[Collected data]
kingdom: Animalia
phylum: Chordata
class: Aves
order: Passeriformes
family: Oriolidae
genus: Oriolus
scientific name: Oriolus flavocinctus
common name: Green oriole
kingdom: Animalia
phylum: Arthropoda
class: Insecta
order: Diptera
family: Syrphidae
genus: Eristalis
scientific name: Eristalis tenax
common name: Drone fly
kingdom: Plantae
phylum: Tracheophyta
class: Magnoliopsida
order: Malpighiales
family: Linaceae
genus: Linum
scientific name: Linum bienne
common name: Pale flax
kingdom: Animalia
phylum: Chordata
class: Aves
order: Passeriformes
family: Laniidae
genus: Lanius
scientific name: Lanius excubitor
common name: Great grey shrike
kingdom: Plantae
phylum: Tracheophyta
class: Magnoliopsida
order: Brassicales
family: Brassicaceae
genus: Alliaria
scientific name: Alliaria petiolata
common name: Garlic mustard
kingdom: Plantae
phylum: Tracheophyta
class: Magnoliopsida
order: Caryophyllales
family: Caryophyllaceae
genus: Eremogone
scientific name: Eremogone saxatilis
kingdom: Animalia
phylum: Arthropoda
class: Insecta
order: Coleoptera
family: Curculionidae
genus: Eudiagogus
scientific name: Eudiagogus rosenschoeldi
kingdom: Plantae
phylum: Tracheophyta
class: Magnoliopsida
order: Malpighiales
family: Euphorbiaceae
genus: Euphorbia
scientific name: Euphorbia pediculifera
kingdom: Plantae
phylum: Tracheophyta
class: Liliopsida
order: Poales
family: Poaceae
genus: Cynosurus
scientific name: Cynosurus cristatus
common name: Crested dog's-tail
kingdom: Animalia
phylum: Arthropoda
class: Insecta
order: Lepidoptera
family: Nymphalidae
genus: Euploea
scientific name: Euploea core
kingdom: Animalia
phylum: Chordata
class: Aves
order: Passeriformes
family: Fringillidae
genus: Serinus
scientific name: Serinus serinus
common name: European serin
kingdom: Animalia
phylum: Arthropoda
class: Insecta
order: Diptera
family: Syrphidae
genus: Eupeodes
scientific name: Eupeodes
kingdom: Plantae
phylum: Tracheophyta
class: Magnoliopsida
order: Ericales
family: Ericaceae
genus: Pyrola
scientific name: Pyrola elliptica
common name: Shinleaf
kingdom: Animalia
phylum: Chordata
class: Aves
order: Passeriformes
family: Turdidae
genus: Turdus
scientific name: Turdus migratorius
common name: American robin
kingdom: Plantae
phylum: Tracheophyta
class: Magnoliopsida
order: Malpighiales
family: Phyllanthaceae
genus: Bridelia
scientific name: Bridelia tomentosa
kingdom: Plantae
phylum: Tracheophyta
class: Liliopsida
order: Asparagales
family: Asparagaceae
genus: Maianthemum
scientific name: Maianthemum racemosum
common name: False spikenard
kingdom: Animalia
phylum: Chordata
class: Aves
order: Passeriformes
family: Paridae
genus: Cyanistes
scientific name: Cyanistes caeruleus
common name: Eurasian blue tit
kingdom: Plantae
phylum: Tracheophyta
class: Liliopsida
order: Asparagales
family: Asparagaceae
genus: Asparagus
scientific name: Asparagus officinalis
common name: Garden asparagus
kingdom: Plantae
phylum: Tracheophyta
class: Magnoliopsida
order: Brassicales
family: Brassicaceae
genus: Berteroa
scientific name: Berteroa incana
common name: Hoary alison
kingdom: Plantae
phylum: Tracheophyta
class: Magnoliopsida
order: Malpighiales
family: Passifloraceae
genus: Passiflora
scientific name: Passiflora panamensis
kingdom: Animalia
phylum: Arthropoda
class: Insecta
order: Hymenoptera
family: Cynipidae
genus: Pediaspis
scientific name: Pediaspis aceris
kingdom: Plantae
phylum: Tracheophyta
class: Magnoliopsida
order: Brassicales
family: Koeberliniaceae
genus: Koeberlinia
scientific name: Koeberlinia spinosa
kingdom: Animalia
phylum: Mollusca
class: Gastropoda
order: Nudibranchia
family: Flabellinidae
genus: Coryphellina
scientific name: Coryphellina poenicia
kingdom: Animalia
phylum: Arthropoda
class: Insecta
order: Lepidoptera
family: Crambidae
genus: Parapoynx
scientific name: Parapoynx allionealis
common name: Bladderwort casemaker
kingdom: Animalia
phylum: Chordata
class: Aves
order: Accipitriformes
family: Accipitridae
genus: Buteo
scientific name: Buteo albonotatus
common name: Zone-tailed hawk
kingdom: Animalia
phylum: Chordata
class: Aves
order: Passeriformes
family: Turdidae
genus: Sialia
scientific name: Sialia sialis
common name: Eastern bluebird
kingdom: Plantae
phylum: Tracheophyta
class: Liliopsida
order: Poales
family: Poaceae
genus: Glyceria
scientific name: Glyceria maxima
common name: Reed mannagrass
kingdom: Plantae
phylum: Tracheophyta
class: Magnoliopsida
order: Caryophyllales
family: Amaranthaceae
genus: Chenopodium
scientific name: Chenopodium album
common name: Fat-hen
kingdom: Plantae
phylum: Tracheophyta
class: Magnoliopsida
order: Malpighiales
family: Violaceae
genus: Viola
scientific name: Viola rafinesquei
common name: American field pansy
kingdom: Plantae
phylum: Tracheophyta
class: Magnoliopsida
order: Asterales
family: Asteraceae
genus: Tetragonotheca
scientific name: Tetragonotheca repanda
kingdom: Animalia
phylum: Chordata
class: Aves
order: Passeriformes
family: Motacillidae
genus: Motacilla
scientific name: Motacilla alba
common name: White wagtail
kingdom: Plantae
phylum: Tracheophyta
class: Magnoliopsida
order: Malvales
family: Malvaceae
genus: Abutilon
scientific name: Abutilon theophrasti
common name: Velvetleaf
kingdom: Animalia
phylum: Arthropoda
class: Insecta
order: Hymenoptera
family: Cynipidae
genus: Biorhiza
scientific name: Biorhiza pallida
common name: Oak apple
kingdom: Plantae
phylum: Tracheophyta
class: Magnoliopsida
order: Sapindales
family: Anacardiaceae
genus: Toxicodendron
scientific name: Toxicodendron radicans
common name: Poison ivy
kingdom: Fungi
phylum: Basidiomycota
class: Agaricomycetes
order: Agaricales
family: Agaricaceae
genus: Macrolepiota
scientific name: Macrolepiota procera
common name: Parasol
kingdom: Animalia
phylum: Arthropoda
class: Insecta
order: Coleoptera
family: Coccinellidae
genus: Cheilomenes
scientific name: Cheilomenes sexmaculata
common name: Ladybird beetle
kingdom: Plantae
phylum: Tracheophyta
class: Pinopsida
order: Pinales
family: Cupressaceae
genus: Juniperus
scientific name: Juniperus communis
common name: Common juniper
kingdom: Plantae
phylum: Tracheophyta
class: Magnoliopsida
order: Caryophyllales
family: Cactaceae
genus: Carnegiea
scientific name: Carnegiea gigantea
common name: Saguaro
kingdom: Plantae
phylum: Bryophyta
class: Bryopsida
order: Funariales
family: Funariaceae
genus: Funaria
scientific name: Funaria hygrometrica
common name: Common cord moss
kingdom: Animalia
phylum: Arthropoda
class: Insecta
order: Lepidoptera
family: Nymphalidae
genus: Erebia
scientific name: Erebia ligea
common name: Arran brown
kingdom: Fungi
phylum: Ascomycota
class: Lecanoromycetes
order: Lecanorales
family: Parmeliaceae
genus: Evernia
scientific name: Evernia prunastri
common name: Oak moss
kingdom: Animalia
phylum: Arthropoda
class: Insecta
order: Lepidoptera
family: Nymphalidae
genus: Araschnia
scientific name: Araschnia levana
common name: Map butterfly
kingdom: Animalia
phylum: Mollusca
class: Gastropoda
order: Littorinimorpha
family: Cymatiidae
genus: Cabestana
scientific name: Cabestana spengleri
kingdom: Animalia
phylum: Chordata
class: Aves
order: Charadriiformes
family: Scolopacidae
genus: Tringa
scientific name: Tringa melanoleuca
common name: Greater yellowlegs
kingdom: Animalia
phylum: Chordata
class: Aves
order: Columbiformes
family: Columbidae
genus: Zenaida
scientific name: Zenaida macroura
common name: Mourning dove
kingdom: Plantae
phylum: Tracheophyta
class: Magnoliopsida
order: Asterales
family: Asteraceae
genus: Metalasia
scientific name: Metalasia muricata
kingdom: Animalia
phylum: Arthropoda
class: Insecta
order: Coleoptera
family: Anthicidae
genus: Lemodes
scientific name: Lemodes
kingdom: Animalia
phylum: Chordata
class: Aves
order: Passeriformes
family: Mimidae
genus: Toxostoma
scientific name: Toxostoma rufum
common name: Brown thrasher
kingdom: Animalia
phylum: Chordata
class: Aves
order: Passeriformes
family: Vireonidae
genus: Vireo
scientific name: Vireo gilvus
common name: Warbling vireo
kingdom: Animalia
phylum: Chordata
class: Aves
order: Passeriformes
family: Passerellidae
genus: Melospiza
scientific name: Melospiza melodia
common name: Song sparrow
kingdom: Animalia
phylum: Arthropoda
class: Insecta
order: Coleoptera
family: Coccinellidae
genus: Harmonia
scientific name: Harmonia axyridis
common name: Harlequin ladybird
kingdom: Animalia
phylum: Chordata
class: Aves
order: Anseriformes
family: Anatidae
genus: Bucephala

• **Set task**
Copy the records above word for word, from the line that contains "family: Mimidae" through the end of the records, including both ends.

• **Solution to the exercise**
family: Mimidae
genus: Toxostoma
scientific name: Toxostoma rufum
common name: Brown thrasher
kingdom: Animalia
phylum: Chordata
class: Aves
order: Passeriformes
family: Vireonidae
genus: Vireo
scientific name: Vireo gilvus
common name: Warbling vireo
kingdom: Animalia
phylum: Chordata
class: Aves
order: Passeriformes
family: Passerellidae
genus: Melospiza
scientific name: Melospiza melodia
common name: Song sparrow
kingdom: Animalia
phylum: Arthropoda
class: Insecta
order: Coleoptera
family: Coccinellidae
genus: Harmonia
scientific name: Harmonia axyridis
common name: Harlequin ladybird
kingdom: Animalia
phylum: Chordata
class: Aves
order: Anseriformes
family: Anatidae
genus: Bucephala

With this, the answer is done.